What to produce
Continue the blog post on political attacks against the Big 6 energy suppliers from where it stops.

Text passage
Tuesday, 12 November 2013

Political Attacks on the Big 6: Have A Care

It takes a brave man to defend the unlovely Big 6 energy suppliers these days - or a Telegraph comment-writer mindful of advertising revenues.  We don't see that kind of dosh at C@W, but there's still a case to be stated.

Particularly when we read crap like this from Ed Davey, trying to elbow out Milibean from the driver's seat on the bandwagon.
"[people] look at the big suppliers and they see a reflection of the greed that consumed the banks. So this is a 'Fred the Shred' moment for the industry. You deliver an essential public service, so your industry must serve the public"
Where to start ?  Firstly, yes, the ability to buy reliable and safe gas and electricity supplies in the home is essential.  The 'natural monopoly' aspects of this have long since been analysed out to be just the pipes and wires, the costing and pricing of which are heavily regulated and always have been.  The supply and commodity aspects (along with ancillary services such as meter-reading) are not natural monopolies, and have been 'contested' - i.e. subject to competition - in the residential sector in this country since around 1995 (gas) and 1998 (electricity).  The last Labour government finally dropped all price controls around the turn of the century.

They also regulated every other aspect of residential supply very closely, imposing no end of social obligations (such as not disconnecting elderly non-payers).  Indeed, they and their Coalition successors have been layering on ever more social obligations and 'green' surcharges with every passing year, culminating in the 'electricity market reforms' and the Heath-Robinson Energy Bill now inching its disreputable way through Parliament.  Is this 'good' regulation?  No, generally speaking it is not - but it is a far cry from the 'hands-off', light-touch, non-regulation (or at least non-enforcement) that was the Blair / Brown / Balls policy for the banks in the run-up to the 2007 crisis.

Undermining the operation of a proper market in residential supplies still further was the shocking failure to prevent the revival of vertical integration by acquisition, again on Brown's watch.  We've discussed this at huge length in comments here before.  Suffice for now to say that permitting Powergen (latterly E.on) to become the vertically integrated behemoth it became, followed by RWE and most recently EDF**, was a capital error - and I do mean capital: lots of it. 

(The scotties - SSE and Scottish Power - were of course privatised as verticals, and have jealously maintained their integrated structures. I exempt Centrica from all this because they achieved their 75% integration organically, not by acquisition - a very different thing - and it was done defensively, against the declining wholesale market liquidity engendered by the others.)

Collected material

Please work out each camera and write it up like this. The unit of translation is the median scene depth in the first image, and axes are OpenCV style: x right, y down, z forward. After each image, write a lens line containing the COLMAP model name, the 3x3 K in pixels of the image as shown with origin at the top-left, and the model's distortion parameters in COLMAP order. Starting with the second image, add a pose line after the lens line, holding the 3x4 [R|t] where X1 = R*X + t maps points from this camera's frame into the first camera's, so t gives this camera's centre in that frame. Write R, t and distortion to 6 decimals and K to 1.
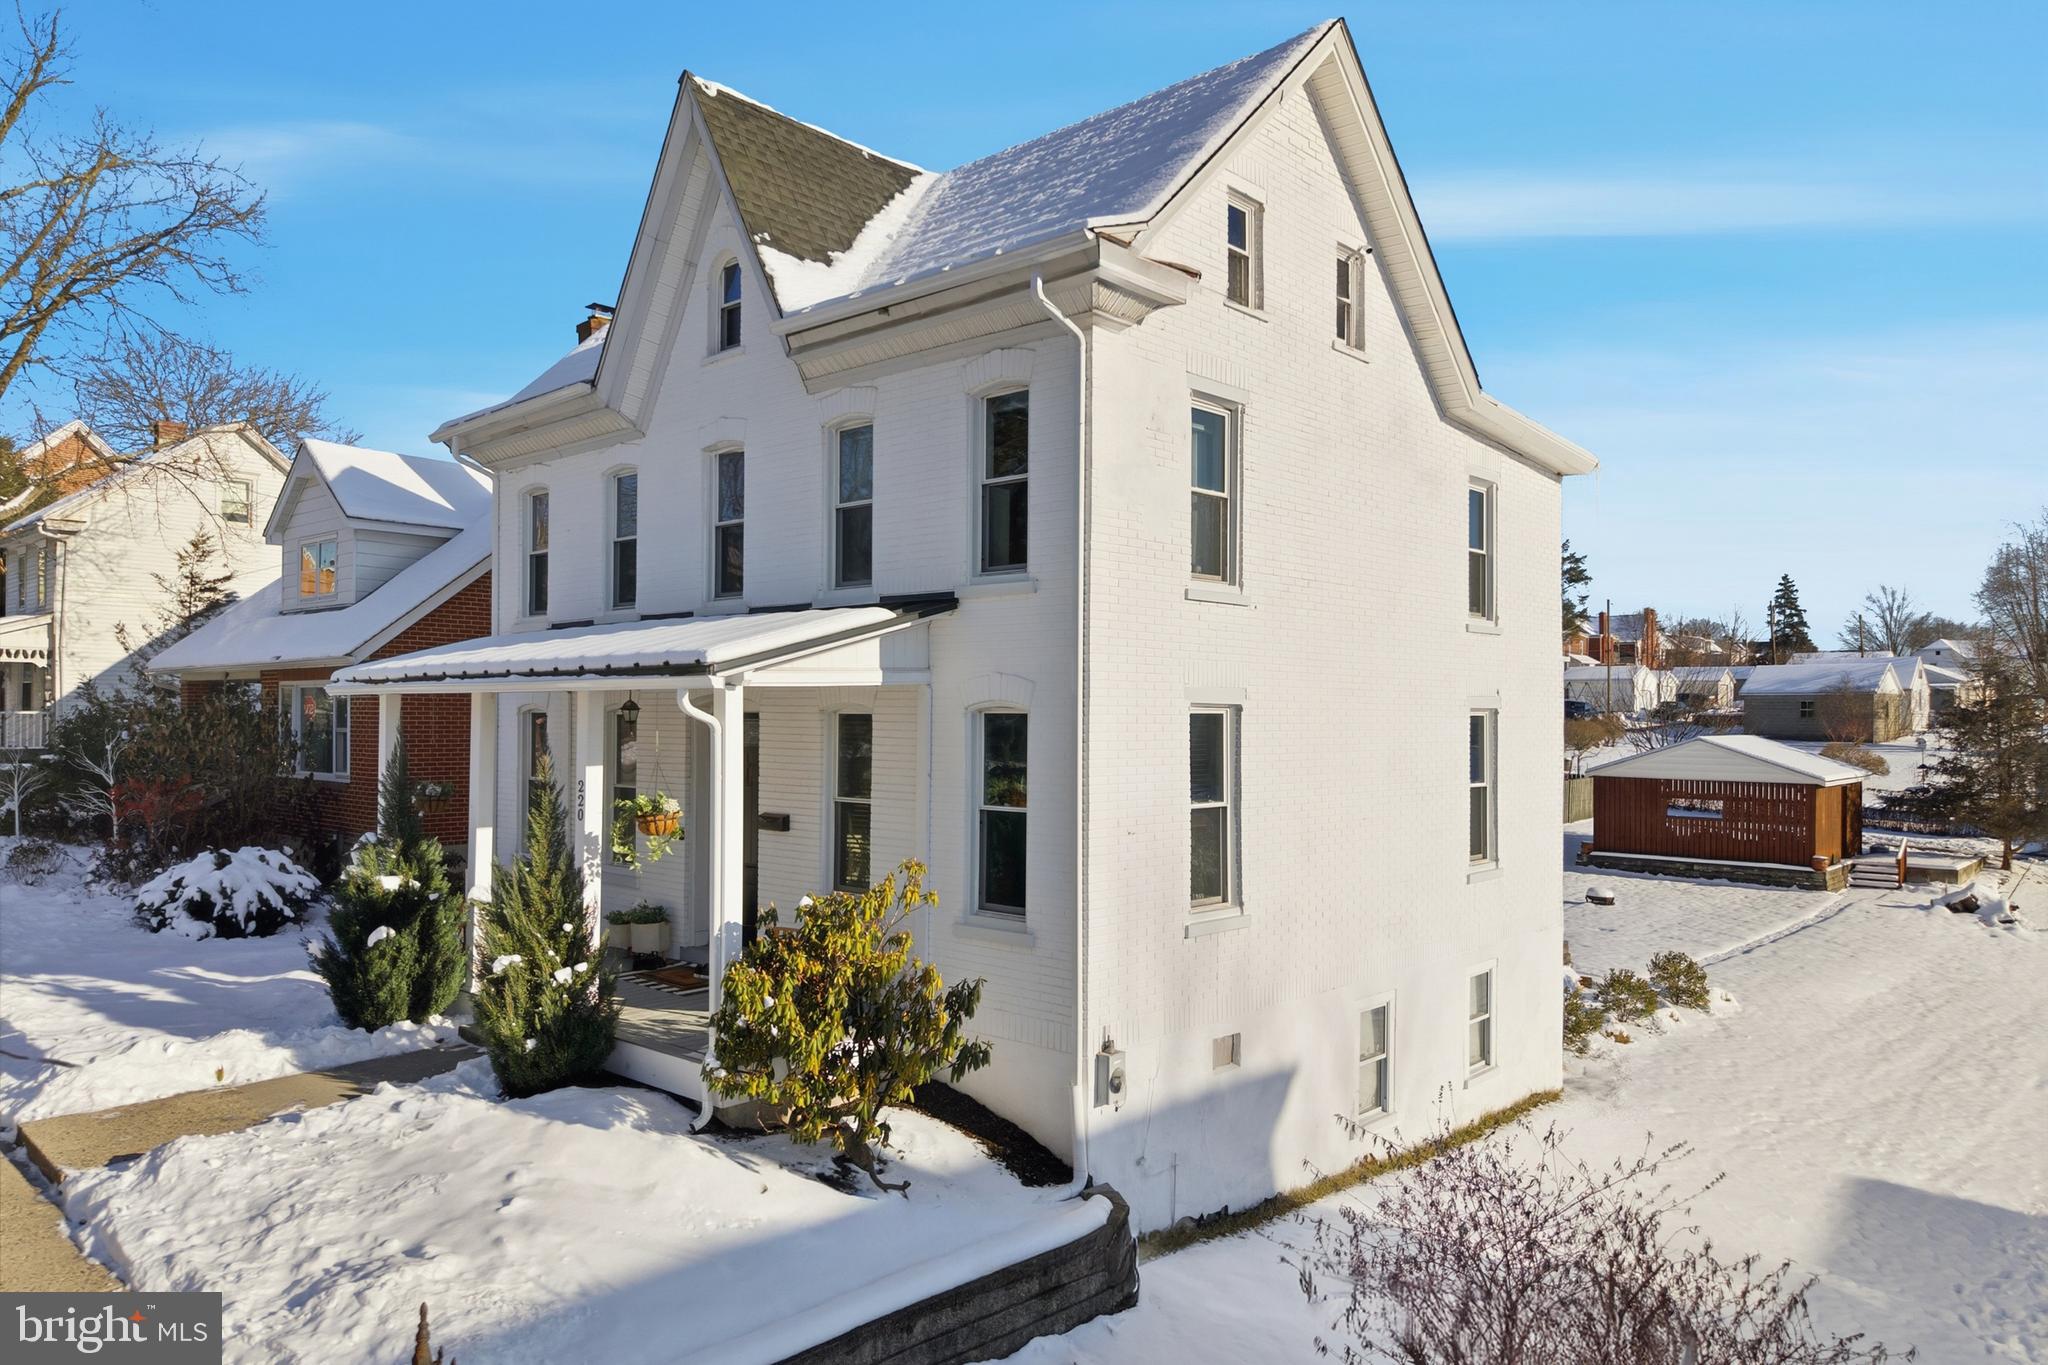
lens RADIAL K [[1367.8, 0, 1031.1], [0, 1367.8, 689.8], [0, 0, 1]] dist [0.017311, -0.019537]
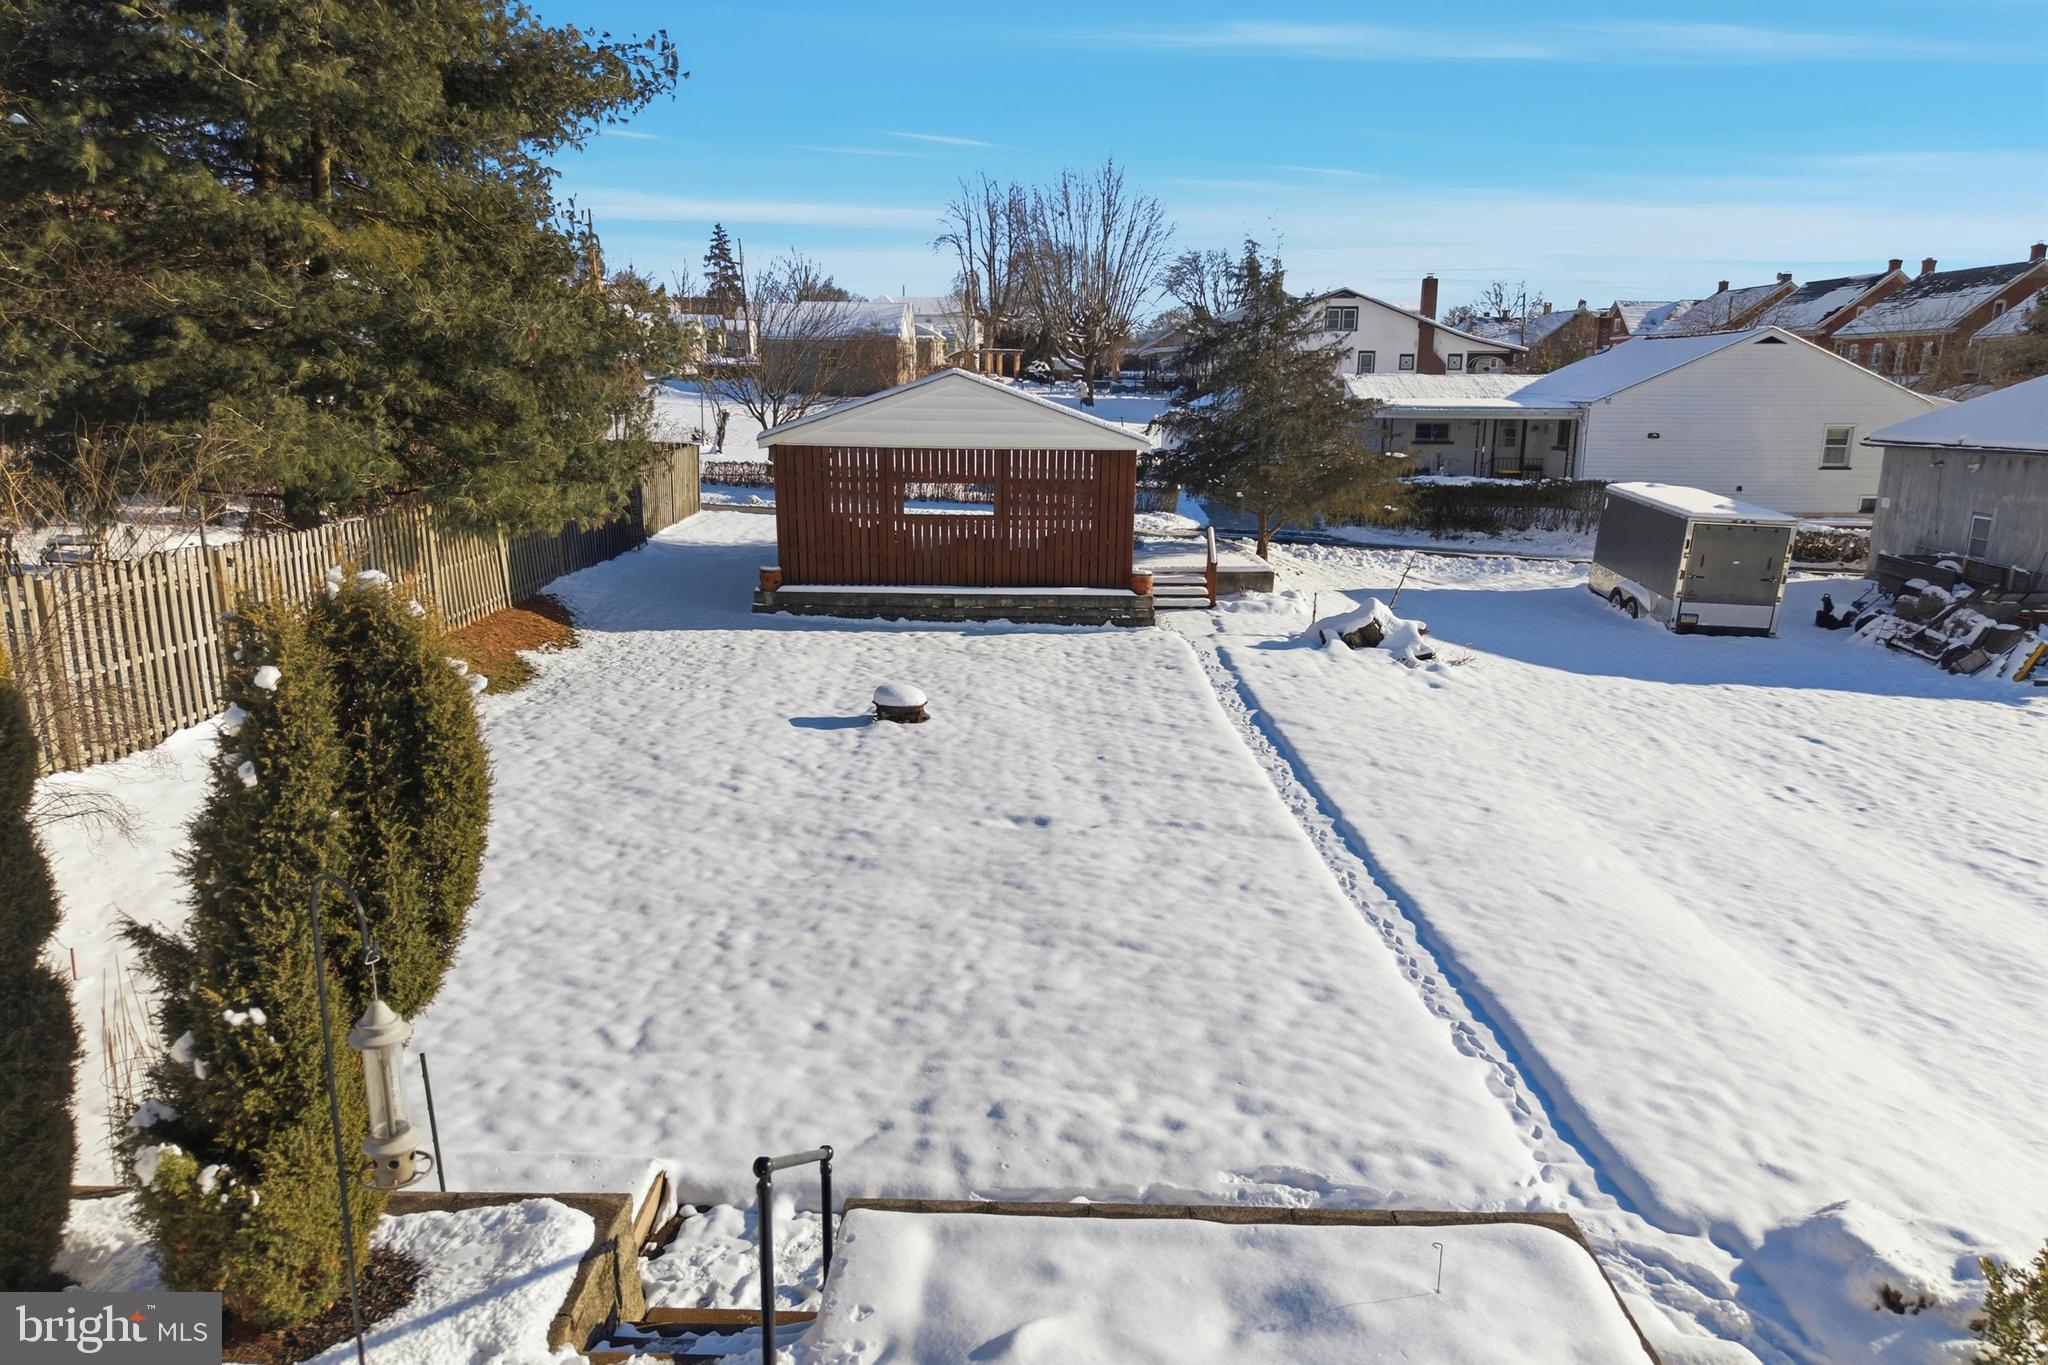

Exercise output
No shortage of very pro-active regulation, then, albeit frequently crass.  Actually, rather a shortage of intelligent intervention, which should have been initiated by Ofgem to promote wholesale liquidity.  Their efforts have been protracted and pitifully lame,

The Big 6 must of course play the game under the ever more complex and often self-defeating rules they are faced with: and now to be turned upon by politicians of all parties is pretty rich.  I've no doubt that in many ways they haven't helped their own cause.  But, politicians beware! - because somewhere out on this uneven field of play is a cliff-edge.  Anyone who reads the papers will know that the UK is hoping for hundreds of billions of pounds of investment from these companies (and the National Grid, which raises almost all its revenues from them), to finance the comprehensive programme of power-plant replacement and grid upgrading required (a) to prevent the lights going out and (b) to deliver the monstrous 'decarbonisation' agenda.

It's well worth reading this piece from the Economist, which points out that as a consequence of the impositions and changes foisted upon them the market cap of the European power companies has fallen more than that of the banks (!!)  These are fast becoming companies whose balance sheets just will not support what is desired of them.  "Existential threat" is the phrase used by the Economist, and indeed RWE is arguably in a bed quite close to the door, with Iberdrola (Scottish Power) none to healthy either.  Imagine the reaction if Big 6 were to become Big 5 one fine morning: who'd be investing their billions the day after that ?

Meanwhile, back at the populist soap-box we have Ed Davey stirring things up instead of calming them down.  Ironically, on the same day we also have Cameron spouting this
Growth depends not just on Government policy but one wider social attitudes towards commercial success, he said. “We need a bigger and more prosperous private sector to generate wealth and pay for the public services we need. That means we need to support, reward and celebrate enterprise,” he said. “That requires a fundamental culture change in our country. A culture that’s on the side of those who work hard, that values that typically British, entrepreneurial, buccaneering spirit, and that rewards people with the ambition to make things, sell things and create jobs for others up and down the country.”
And that's the perverse political climate of double-think in which the Big 6 must go about their business.  Let's not imagine they won't one day, one way or another, respond quite badly to the kicking they get.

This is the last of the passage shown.